THE DIARY WEDNESDAY JUNE 24, 2009
THE DIARY'S long memory recalls new Westminster Speaker John Bercow, then a professional tennis instructor, standing as Conservative candidate in Motherwell South in the late 1980s. There wasn't much tennis played in Motherwell then: if you said you were going to the courts, you'd probably be wearing a shirt and tie rather than tennis whites.
Plucky John had his picture taken at the steelworks for his election leaflet, in which he declared: "Conservatives recognise the crucial importance of the Scottish steel industry. Ravenscraig is now profitable and there is no question of it being closed."
Hit the net there then, John.
It's got a good beat
THE Order of Service at Paisley Abbey on Sunday included the choral piece "Blessed are the Pacemakers". We fear a misprint - unless the choir really was acknowledging the age of the average worshipper.
Right to the point
AFTER our story about women imbibing before the Take That concerts in Glasgow, Annie McQuiston tells us she was sitting in the beer garden of one of Cathcart Road's drinking establishments pre-concert when she overheard two ladies from the islands approach a police officer and ask: "Will we get knifed if we go into that pub? We're not from Glasgow, you see."

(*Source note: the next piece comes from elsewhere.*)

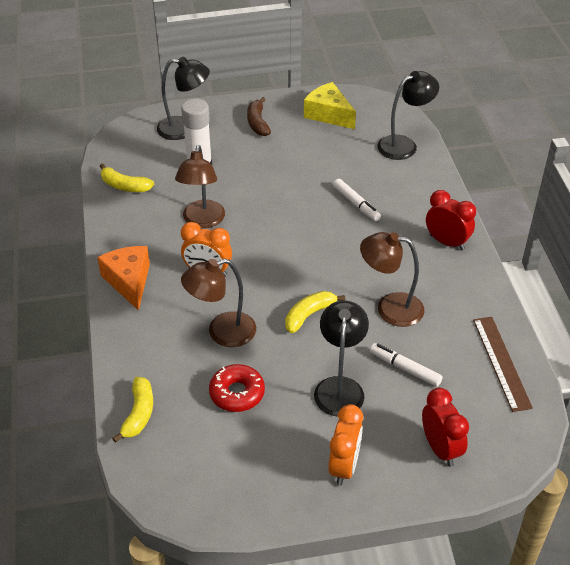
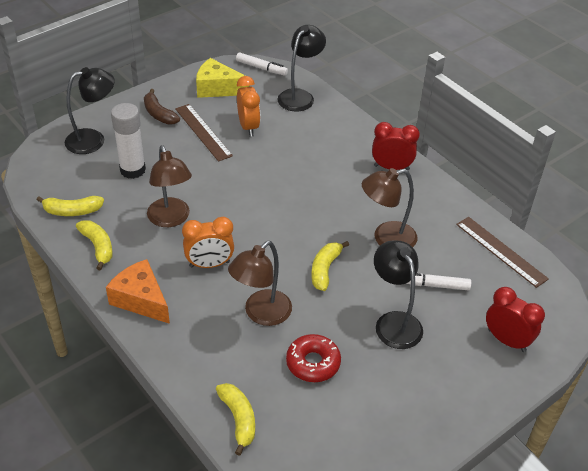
camera: 30 degrees left, 0 degrees up
orange clock [328,404,363,486] -> orange clock moved to [237,76,260,137]
white marker [333,179,381,221] -> white marker moved to [236,52,288,76]
none -> yellow banana [76,220,113,270]
none -> brown ruler [175,104,233,162]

"Take That", as a Glaswegian may or may not have said to them.
Mobile moan
"DID you see what the authorities did in Iran?" said the excitable chap in the pub the other night. "They were closing down the internet and mobile phone services. People were getting busy signals and told there was no service, so they couldn't send out pictures of the protests."
"So," said his mate. "Just like having your average Vodafone contract, then?"
Wheel of misfortune
DIRECTIONS continued. Ewen Ellen was working in a petrol station in the Highland town of Beauly one summer when a car-load of young chaps stopped and asked for directions to the motor museum.
He was baffled until a local broke the bad news that the Beaulieu Motor Museum was about 600 miles away in the New Forest in southern England.
The farce be with you
SCOTTISH costume designer Trisha Biggar spoke at the Edinburgh International Film Festival this week about working on Star Wars, and finding a vintage brown wool fabric from the 1940s which she thought would be perfect for Ewan McGregor's famous Jedi cloak (pictured below). However, when filming started, she received a panicked phone call telling her to rush to the set - where Ewan, filming in the rain, was trying to play Obi-Wan Kenobi in a cloak that had shrunk by ten inches.
"He went through half of his costumes in one take, and they couldn't shoot below his knees," says Trisha.
- "How is it one careless match can start a forest fire?" asks a Guide leader just back from a weekend camp, "but it takes a whole box to start a campfire?"
In deep trouble
STUART McHardy, author of the just-published Tales of Loch Ness, tells us that the Loch Ness Monster was first mentioned in the sixth century when Saint Columba admonished her for threatening to eat one of his monks. Making the sign of the cross, Columba yelled: "Stop, touch not the man, foul beast. Turn and go back where you belong and come not forth again for many years."
Says Stuart: "To everyone's astonishment the creature sank beneath the waves. Such was the power of this command that it was over a thousand years before poor Nessie was seen again.You can hardly blame her for being shy after that."